- _Provided entries_
+++

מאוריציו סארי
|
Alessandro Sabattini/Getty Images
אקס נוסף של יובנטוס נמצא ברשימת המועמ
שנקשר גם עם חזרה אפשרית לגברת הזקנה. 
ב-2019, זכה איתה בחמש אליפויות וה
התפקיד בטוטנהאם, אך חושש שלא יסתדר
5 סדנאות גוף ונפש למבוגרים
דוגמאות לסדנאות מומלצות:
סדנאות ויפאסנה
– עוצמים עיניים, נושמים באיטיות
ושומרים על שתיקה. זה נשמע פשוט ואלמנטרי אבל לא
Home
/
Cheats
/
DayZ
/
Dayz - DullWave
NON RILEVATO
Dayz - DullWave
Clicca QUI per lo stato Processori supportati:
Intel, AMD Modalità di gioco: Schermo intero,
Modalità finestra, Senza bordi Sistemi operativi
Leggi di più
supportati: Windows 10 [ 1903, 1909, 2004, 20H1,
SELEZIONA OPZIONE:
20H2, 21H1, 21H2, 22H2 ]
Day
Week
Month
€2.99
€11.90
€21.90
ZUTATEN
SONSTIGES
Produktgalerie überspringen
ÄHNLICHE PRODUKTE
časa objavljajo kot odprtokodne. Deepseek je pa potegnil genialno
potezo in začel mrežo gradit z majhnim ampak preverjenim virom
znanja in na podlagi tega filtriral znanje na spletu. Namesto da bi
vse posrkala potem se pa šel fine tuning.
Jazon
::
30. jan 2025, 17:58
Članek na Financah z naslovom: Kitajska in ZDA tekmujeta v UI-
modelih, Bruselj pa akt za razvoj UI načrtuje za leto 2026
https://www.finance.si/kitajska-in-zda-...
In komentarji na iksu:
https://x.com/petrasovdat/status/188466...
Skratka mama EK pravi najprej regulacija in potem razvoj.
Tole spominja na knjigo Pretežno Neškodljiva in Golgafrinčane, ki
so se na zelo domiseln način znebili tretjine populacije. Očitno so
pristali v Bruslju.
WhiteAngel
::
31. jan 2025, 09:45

+++

- _Instructions to follow_
Retype the entire listing word for word.

- _The answer_
מאוריציו סארי
|
Alessandro Sabattini/Getty Images
אקס נוסף של יובנטוס נמצא ברשימת המועמ
שנקשר גם עם חזרה אפשרית לגברת הזקנה. 
ב-2019, זכה איתה בחמש אליפויות וה
התפקיד בטוטנהאם, אך חושש שלא יסתדר
5 סדנאות גוף ונפש למבוגרים
דוגמאות לסדנאות מומלצות:
סדנאות ויפאסנה
– עוצמים עיניים, נושמים באיטיות
ושומרים על שתיקה. זה נשמע פשוט ואלמנטרי אבל לא
Home
/
Cheats
/
DayZ
/
Dayz - DullWave
NON RILEVATO
Dayz - DullWave
Clicca QUI per lo stato Processori supportati:
Intel, AMD Modalità di gioco: Schermo intero,
Modalità finestra, Senza bordi Sistemi operativi
Leggi di più
supportati: Windows 10 [ 1903, 1909, 2004, 20H1,
SELEZIONA OPZIONE:
20H2, 21H1, 21H2, 22H2 ]
Day
Week
Month
€2.99
€11.90
€21.90
ZUTATEN
SONSTIGES
Produktgalerie überspringen
ÄHNLICHE PRODUKTE
časa objavljajo kot odprtokodne. Deepseek je pa potegnil genialno
potezo in začel mrežo gradit z majhnim ampak preverjenim virom
znanja in na podlagi tega filtriral znanje na spletu. Namesto da bi
vse posrkala potem se pa šel fine tuning.
Jazon
::
30. jan 2025, 17:58
Članek na Financah z naslovom: Kitajska in ZDA tekmujeta v UI-
modelih, Bruselj pa akt za razvoj UI načrtuje za leto 2026
https://www.finance.si/kitajska-in-zda-...
In komentarji na iksu:
https://x.com/petrasovdat/status/188466...
Skratka mama EK pravi najprej regulacija in potem razvoj.
Tole spominja na knjigo Pretežno Neškodljiva in Golgafrinčane, ki
so se na zelo domiseln način znebili tretjine populacije. Očitno so
pristali v Bruslju.
WhiteAngel
::
31. jan 2025, 09:45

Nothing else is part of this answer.